Kebakaran Hanguskan Dapur Pesantren dan Sebagian Rumah di Ciandam Kota Sukabumi

PERISTIWA
Spread the love

Lingkarpena.id, SUKABUMI KOTA – Kebakaran menghanguskan bangunan dapur pesantren dan sebagian rumah di jalan Parahita, Kelurahan Cibereum Hilir, Kecamatan Cibereum, Kota Sukabumi, Rabu (13/10/2021) sore.

Peristiwa kebakaran terjadi sekitar pukul 16:40 WIB. Kebakaran diduga dari sisa pembakaran sampah yang berada di dekat dapur Pesantren lalu merembet dan membakar dapur hingga ludes.

Dapur yang terbakar dengan luas area 20×10 meter merupakan milik Pesantren Attohiriyah milik Aa Komar di Jalan Parahita RT 04/02 Kelurahan Cibereum Hilir. Selain dapur pesantren api juga membakar sebagian rumah milik Dede Miftah, yang dihuni oleh dua Kepala Keluarga (KK).

Baca juga:
Diduga Powerbank Meledak, Rumah di Cidolog Ludes Terbakar

“Kami mendapatkan laporan kebakaran sekitar pukul 16:40 WIB dan tiba di lokasi sekitar pukul 16:55 WIB. Selesai pemadaman diperkirakan jam 17:13 menit, api sudah padam,” kata Kepala Bidang Damkar dan Penyelamatan Kota Sukabumi Sudrajat, kepada awak media.

Sedikitnya 3 unit kendaraan pemadam kebakaran diluncurkan guna memadamkan api yang membakar dapur pesantren dan rumah yang ada di dekat lokasi kebakaran tersebut. Alhasil tim Regu Bravo, Regu Alpha, Regu Charlie, dibantu pihak BPBD, PMI, serta Petugas dari aparat setempat dapat menjinakkan api dengan cepat.

“Beruntung sebelumnya ada yang melihat kejadian kebakaran sehingga api dapat diketahui dengan cepat dan dikendalikan oleh masyarakat melalui pemadaman dengan alat seadanya,” terang Sudrajat dalam keterangannya.

Baca juga:
Mess Perkebunan Karet PTPN Cijaksi Kebakaran, Damkar Surade Terjunkan 2 Unit Pemadam

Atas kebakaran Pesantren mengalami kerugian material yang cukup besar.
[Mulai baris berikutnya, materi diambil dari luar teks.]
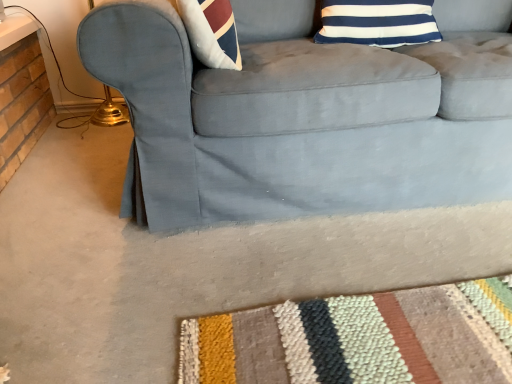
Question: Is suede couch at center oriented towards blue/white striped pillow at upper right?

Choices:
 (A) no
 (B) yes

Answer: (B)

Question: Considering the relative positions of suede couch at center and blue/white striped pillow at upper right in the image provided, is suede couch at center behind blue/white striped pillow at upper right?

Choices:
 (A) yes
 (B) no

Answer: (B)

Question: From a real-world perspective, is suede couch at center located higher than blue/white striped pillow at upper right?

Choices:
 (A) no
 (B) yes

Answer: (A)

Question: Can you confirm if suede couch at center is taller than blue/white striped pillow at upper right?

Choices:
 (A) no
 (B) yes

Answer: (B)

Question: Is suede couch at center wider than blue/white striped pillow at upper right?

Choices:
 (A) no
 (B) yes

Answer: (B)

Question: Is the depth of suede couch at center less than that of blue/white striped pillow at upper right?

Choices:
 (A) no
 (B) yes

Answer: (B)

Question: Is suede couch at center inside blue/white striped pillow at upper right?

Choices:
 (A) no
 (B) yes

Answer: (A)

Question: Considering the relative sizes of blue/white striped pillow at upper right and suede couch at center in the image provided, is blue/white striped pillow at upper right taller than suede couch at center?

Choices:
 (A) yes
 (B) no

Answer: (B)

Question: Does blue/white striped pillow at upper right have a larger size compared to suede couch at center?

Choices:
 (A) yes
 (B) no

Answer: (B)

Question: From the image's perspective, is blue/white striped pillow at upper right below suede couch at center?

Choices:
 (A) yes
 (B) no

Answer: (B)

Question: From the image's perspective, is blue/white striped pillow at upper right on top of suede couch at center?

Choices:
 (A) no
 (B) yes

Answer: (B)

Question: From a real-world perspective, does blue/white striped pillow at upper right sit lower than suede couch at center?

Choices:
 (A) no
 (B) yes

Answer: (A)

Question: Visually, is suede couch at center positioned to the left or to the right of blue/white striped pillow at upper right?

Choices:
 (A) left
 (B) right

Answer: (B)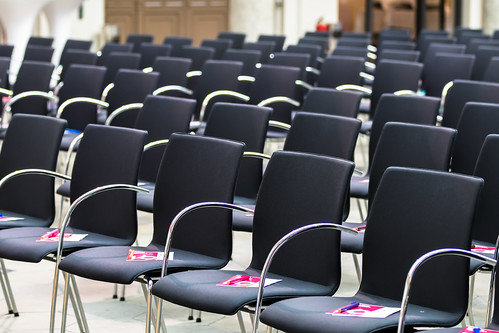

Namun, bersyukur aset senilai 127 juta masih terselamatkan dari amukan api.

“Nilai aset kerugian yang dialami terbakarnya dapur pesantren sekitar 30 juta rupiah dan untuk rumah Dede Miftah, di angka 3 jutaan. Alhamdulillah tidak ada korban jiwa dalam insiden kebakaran itu,” terang Sudrajat.